The US auctioned 10-year TIPS at 1.734%, showing a larger tail and lighter bid-to-cover ratio

    by VT Markets
    /
    Sep 18, 2025

    10-Year TIPS Auction Insights

    The US reopened 9-year, 10-month Treasury Inflation-Protected Securities (TIPS) and sold them with a yield of 1.734% plus inflation. This yield reflects a change from the previous auction, which recorded a yield of 1.985%.

    There was a big tail of 4.6 basis points due to recent trends in the TIPS market. The bid-to-cover ratio stood at 2.020x, which is lighter than the average of 2.36x from the past six auctions.

    The 10-year TIPS auction showed some immediate weakness, clearing with a big 4.6 basis point tail. The low bid-to-cover ratio, sitting at just 2.02x against a 2.36x recent average, tells us buyers were hesitant at these levels. This suggests the market may have gotten ahead of itself after the recent rally.

    However, we need to focus on the Federal Reserve’s likely next steps, as the market is now pricing in a high probability of a rate cut before year-end. The latest August jobs report showed payrolls slowing to just 98,000, and last week’s CPI figure confirmed core inflation has fallen to 3.1%, its lowest level since 2023. This data supports the view that the Fed will soon pivot, which would push real yields down significantly from here.

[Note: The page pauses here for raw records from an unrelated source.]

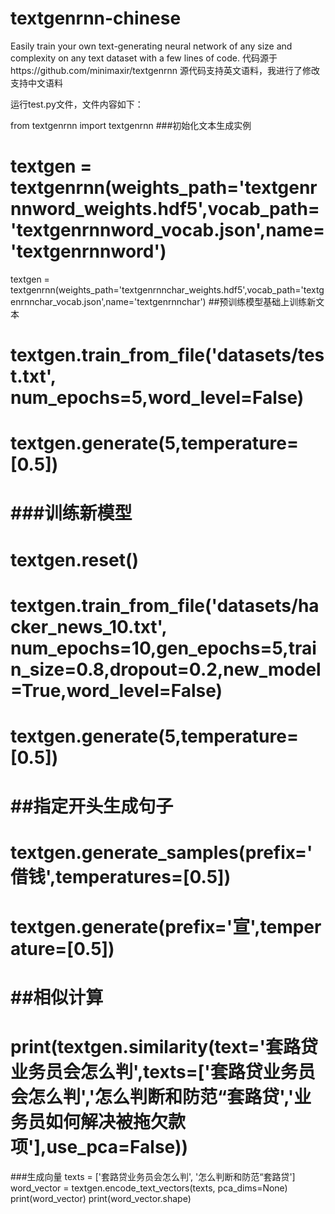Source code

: # textgenrnn-chinese
Easily train your own text-generating neural network of any size and complexity on any text dataset with a few lines of code.
代码源于https://github.com/minimaxir/textgenrnn
源代码支持英文语料，我进行了修改支持中文语料

运行test.py文件，文件内容如下：

from textgenrnn import textgenrnn
###初始化文本生成实例
# textgen = textgenrnn(weights_path='textgenrnnword_weights.hdf5',vocab_path='textgenrnnword_vocab.json',name='textgenrnnword')
textgen = textgenrnn(weights_path='textgenrnnchar_weights.hdf5',vocab_path='textgenrnnchar_vocab.json',name='textgenrnnchar')
##预训练模型基础上训练新文本
# textgen.train_from_file('datasets/test.txt', num_epochs=5,word_level=False)
# textgen.generate(5,temperature=[0.5])
# ###训练新模型
# textgen.reset()
# textgen.train_from_file('datasets/hacker_news_10.txt', num_epochs=10,gen_epochs=5,train_size=0.8,dropout=0.2,new_model=True,word_level=False)
# textgen.generate(5,temperature=[0.5])
# ##指定开头生成句子
# textgen.generate_samples(prefix='借钱',temperatures=[0.5])
# textgen.generate(prefix='宣',temperature=[0.5])
#
# ##相似计算
# print(textgen.similarity(text='套路贷业务员会怎么判',texts=['套路贷业务员会怎么判','怎么判断和防范“套路贷','业务员如何解决被拖欠款项'],use_pca=False))
###生成向量
texts = ['套路贷业务员会怎么判',
            '怎么判断和防范“套路贷']
word_vector = textgen.encode_text_vectors(texts, pca_dims=None)
print(word_vector)
print(word_vector.shape)
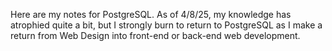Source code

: Here are my notes for PostgreSQL. As of 4/8/25, my knowledge has atrophied quite a bit, but I strongly burn to return to PostgreSQL as I make a return from Web Design into front-end or back-end web development.
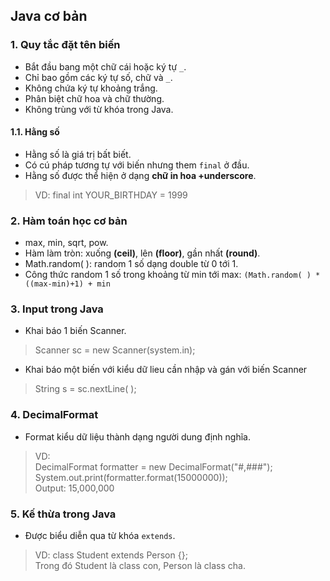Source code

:﻿ ## Java cơ bản
### 1. Quy tắc đặt tên biến
* Bắt đầu bang một chữ cái hoặc ký tự `_`.
* Chỉ bao gồm các ký tự số, chữ và `_`.
* Không chứa ký tự khoảng trắng.
* Phân biệt chữ hoa và chữ thường.
* Không trùng với từ khóa trong Java.

#### 1.1. Hằng số
* Hằng số là giá trị bất biết.
* Có cú pháp tương tự với biến nhưng them `final` ở đầu.
* Hằng số được thể hiện ở dạng **chữ in hoa +underscore**.
>VD: final int YOUR_BIRTHDAY = 1999

### 2. Hàm toán học cơ bản
* max, min, sqrt, pow.
* Hàm làm tròn: xuống **(ceil)**, lên **(floor)**, gần nhất **(round)**.
* Math.random( ): random 1 số dạng double từ 0 tới 1.
* Công thức random 1 số trong khoảng từ min tới max: `(Math.random( ) * ((max-min)+1) + min`

### 3. Input trong Java
* Khai báo 1 biến Scanner.
>Scanner sc = new Scanner(system.in);  

* Khai báo một biến với kiểu dữ lieu cần nhập và gán với biến Scanner
> String s = sc.nextLine( );

### 4. DecimalFormat
* Format kiểu dữ liệu thành dạng người dung định nghĩa.
>VD:  
>DecimalFormat formatter = new DecimalFormat("#,###");
>System.out.print(formatter.format(15000000));  
>Output: 15,000,000

### 5. Kế thừa trong Java
* Được biểu diễn qua từ khóa `extends`.
>VD:
>class Student extends Person {};  
>Trong đó Student là class con, Person là class cha.
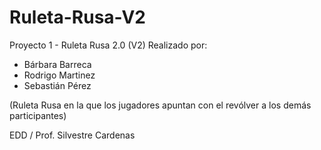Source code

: # Ruleta-Rusa-V2
Proyecto 1 - Ruleta Rusa 2.0 (V2)
Realizado por:
- Bárbara Barreca
- Rodrigo Martinez
- Sebastián Pérez

(Ruleta Rusa en la que los jugadores apuntan con el revólver a los demás participantes)

EDD / Prof. Silvestre Cardenas
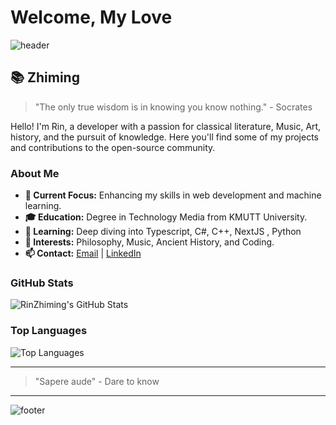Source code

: # Welcome, My Love

![header](https://i.pinimg.com/1200x/5a/cf/9c/5acf9c7c99e20edcca6723881c0bc5e4.jpg)

## 📚 Zhiming

> "The only true wisdom is in knowing you know nothing." - Socrates

Hello! I'm Rin, a developer with a passion for classical literature, Music, Art, history, and the pursuit of knowledge. Here you'll find some of my projects and contributions to the open-source community.

### About Me

- **🔭 Current Focus:** Enhancing my skills in web development and machine learning.
- **🎓 Education:** Degree in Technology Media from KMUTT University.
- **🌱 Learning:** Deep diving into Typescript, C#, C++, NextJS , Python
- **📜 Interests:** Philosophy, Music, Ancient History, and Coding.
- **📫 Contact:** [Email](mailto:me.jaratpong@gmail.com) | [LinkedIn]((https://www.linkedin.com/in/jaratpongme/))

### GitHub Stats

![RinZhiming's GitHub Stats](https://github-readme-stats.vercel.app/api?username=RinZhiming&show_icons=true&hide=contribs,prs&theme=dark)

### Top Languages

![Top Languages](https://github-readme-stats.vercel.app/api/top-langs/?username=RinZhiming&layout=compact&theme=dark)

---

> "Sapere aude" - Dare to know

---

![footer](https://i.pinimg.com/1200x/6f/9b/66/6f9b66e642c396a04acf1d6fd0d3920e.jpg)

    For us, this is a signal to consider trades that profit from falling real yields over the coming weeks. Buying call options on interest rate futures or on a TIPS-focused ETF provides a leveraged bet on this scenario. This allows for a defined-risk way to position for a dovish shift from the central bank.

    Watching Breakeven Inflation Rate

    We should also watch the breakeven inflation rate, which is currently around 2.4% for the 10-year. If the Fed cuts because of slowing growth, inflation expectations could fall, creating complex cross-currents for TIPS. The key is that the recent weak auction data presents a tactical entry point before the market fully prices in the coming easing cycle.

    This situation feels similar to what we saw in late 2018, when the market correctly anticipated the end of the Fed’s hiking cycle before it was obvious. Being positioned in duration trades back then paid off handsomely. The current setup, with weakening data following a period of high rates, suggests a similar opportunity is now on the table.